Having a physical reminder of our history can also give us a greater appreciation for how people lived in the past (think hardwood, backless, benches instead of a reclining La-Z-Boy, or a communal bench toilet a la Pompeii versus individual bathroom stalls today with hot running water). Keeping history alive in the present can also help make the past more real, or relatable. If you walk through Pompeii you can see ancient graffiti for or against some gladiators…people still communicate via graffiti today.
Yes, in America we have a history, and in many places parts of it are preserved (like in Philadelphia and Boston), but more frequently the impetus is on being new and modern. This is all within reason of course. After the San Francisco earthquake, the city naturally had to be rebuilt. After 9/11 there was a lengthy discussion about what to do at Ground Zero and ultimately the decision to rebuild was made. As new technologies and safety standards emerge, much of the time they should be integrated into daily life (think 1905 tenements versus today’s apartment buildings, or using electric lights instead of candles in a printshop). However, there is definitely a time and place to preserve history and to keep it alive.

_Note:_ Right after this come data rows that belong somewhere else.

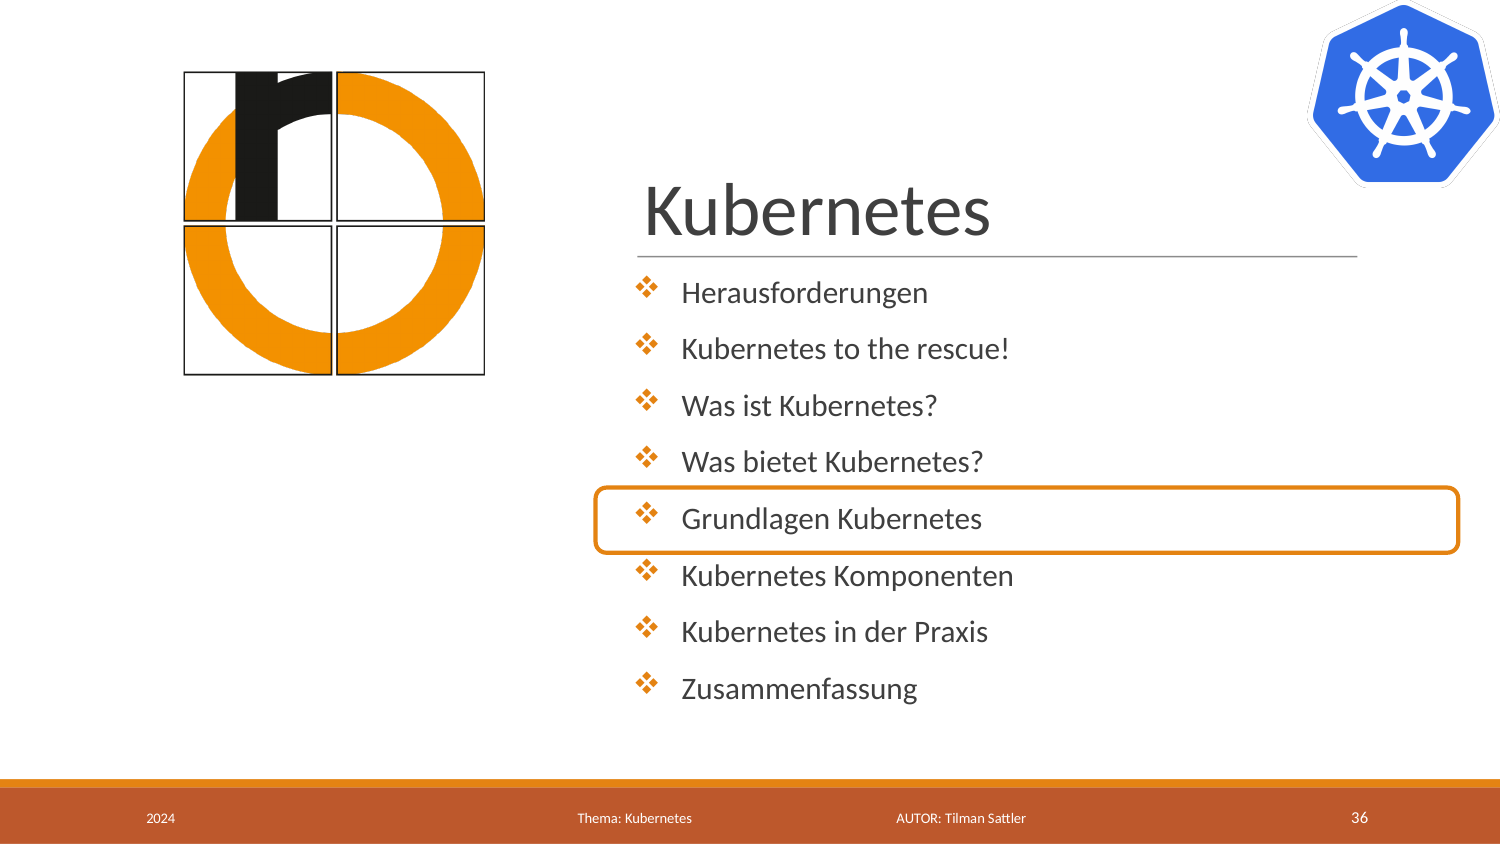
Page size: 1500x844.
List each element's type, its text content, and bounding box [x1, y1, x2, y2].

list Herausforderungen Kubernetes to the rescue! Was ist Kubernetes? Was bietet Kubernetes? Grundlagen Kubernetes Kubernetes Komponenten Kubernetes in der Praxis Zusammenfassung [632, 270, 1421, 485]
slide_number 36 [1218, 794, 1380, 840]
picture [1307, 0, 1500, 188]
list Herausforderungen Kubernetes to the rescue! Was ist Kubernetes? Was bietet Kubernetes? Grundlagen Kubernetes Kubernetes Komponenten Kubernetes in der Praxis Zusammenfassung [632, 555, 1421, 723]
text_box [0, 787, 1500, 844]
text_box [0, 0, 1500, 779]
picture [165, 71, 486, 377]
title Kubernetes [632, 78, 1421, 257]
text_box [0, 779, 1500, 787]
text_box [593, 485, 1461, 555]
slide_number 2024 [135, 794, 440, 840]
footer Thema: Kubernetes AUTOR: Tilman Sattler [453, 794, 1152, 840]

So how can we keep history alive? Don’t tear it down and don’t build over it. Don’t act like it doesn’t matter just because it’s in the past, and don’t act like it didn’t happen even if it is a sensitive topic/event. Teach it in school. Understand how it relates to us, and affects us, in the present. In Rwanada, some buildings still bear the scars of the genocide as a memorial to victims. Fragments of the Berlin Wall remain; in London the outer walls of some museums still have the damage caused by bombs dropped during WW2 (as seen in the pictures above and below I took while studying abroad in London); Auschwitz still stands as a stark reminder of what people have done to each other and what we are capable of surviving.

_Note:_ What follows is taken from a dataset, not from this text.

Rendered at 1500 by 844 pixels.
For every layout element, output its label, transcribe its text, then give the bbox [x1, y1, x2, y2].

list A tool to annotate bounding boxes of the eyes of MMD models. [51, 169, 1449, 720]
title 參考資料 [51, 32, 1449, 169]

Sometimes you need appreciate the dichotomy of standing in front of an 80-story skyscraper which is next to a bakery that has been operating for 150 years while retaining as much of its history and authenticity as possible. It’s nice to have that reminder of how far we’ve come, yet how similar we are to our historical counterparts–who doesn’t like a cinnamon roll, whether in 1780 or 2016 🙂 It’s also nice to think that if we put a little effort into preserving even just a bit of history, and keeping a bit of the past alive, future generations might do the same for us.